Mereka, Laskar Pelangi – nama yang diberikan Bu Muslimah akan kesenangan mereka terhadap pelangi – pun sempat mengharumkan nama sekolah dengan berbagai cara. Misalnya pembalasan dendam Mahar yang selalu dipojokkan kawan-kawannya karena kesenangannya pada okultisme yang membuahkan kemenangan manis pada karnaval 17 Agustus, dan kejeniusan luar biasa Lintang yang menantang dan mengalahkan Drs.
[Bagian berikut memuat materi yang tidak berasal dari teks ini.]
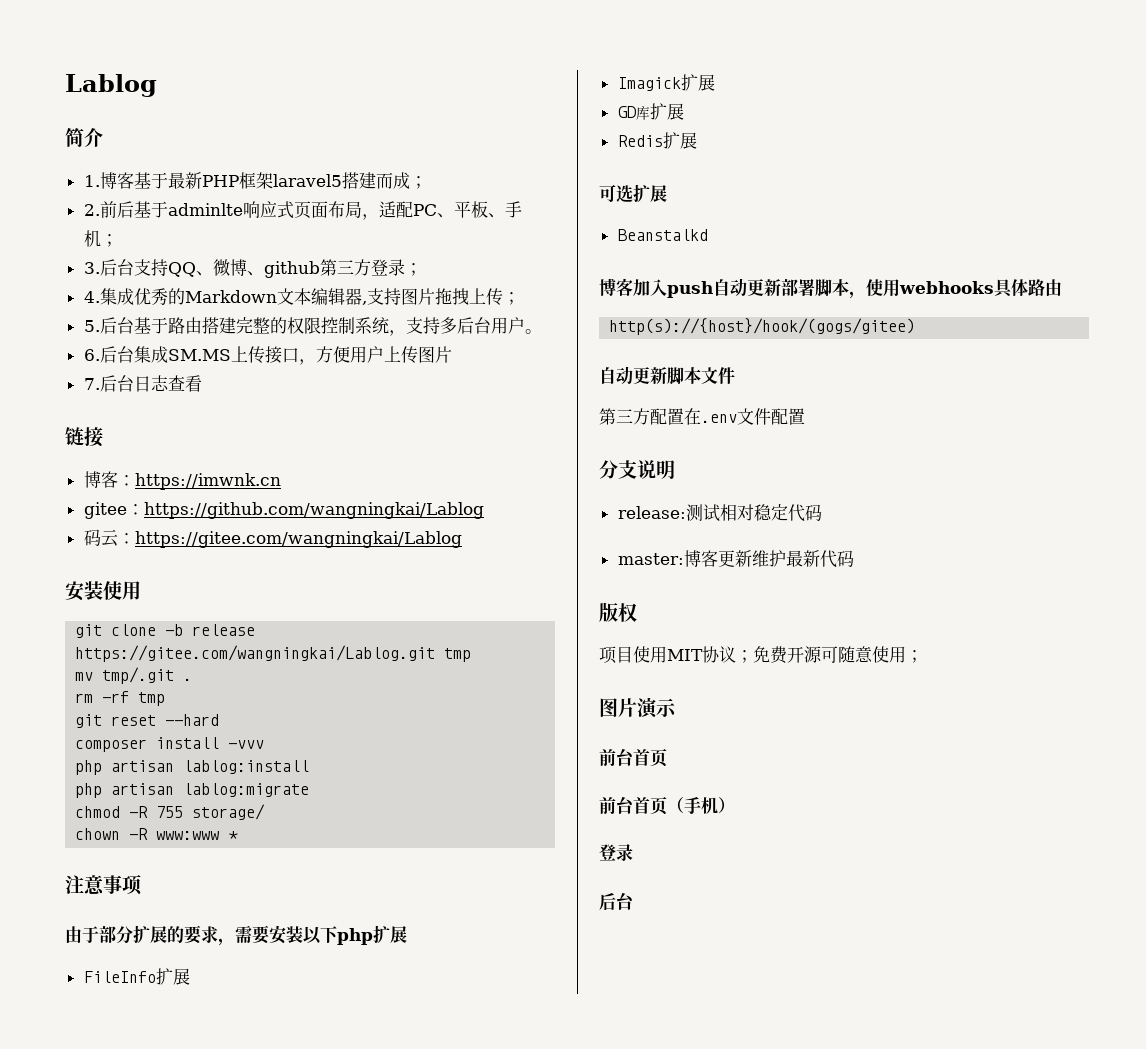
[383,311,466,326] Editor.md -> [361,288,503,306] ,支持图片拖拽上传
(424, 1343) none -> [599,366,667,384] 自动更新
Zulfikar, guru sekolah kaya PN yang berijazah dan terkenal, dan memenangkan lomba cerdas cermat. Laskar Pelangi mengarungi hari-hari menyenangkan, tertawa dan menangis bersama. Kisah sepuluh kawanan ini berakhir dengan kematian ayah Lintang yang memaksa Einstein cilik itu putus sekolah dengan sangat mengharukan, dan dilanjutkan dengan kejadian 12 tahun kemudian di mana Ikal yang berjuang di luar pulau Belitong kembali ke kampungnya. Kisah indah ini diringkas dengan kocak dan mengharukan oleh Andrea Hirata, kita bahkan bisa merasakan semangat masa kecil anggota sepuluh Laskar Pelangi ini!

Kelemahan Novel

Kelemahannya yaitu penggunaan nama-nama ilmiah dalam cerita- ceritanya. Hal ini membuat pembaca kurang nyaman dalam membaca. Apalagi glosarium diletakkan di bagian belakang novel. Hal ini menambah ketidakpraktisan memahami istilah-istilah ini. Selain itu, imajinasi pembaca bisa terhambat jika mereka tak memahami istilah-istilah tersebut. 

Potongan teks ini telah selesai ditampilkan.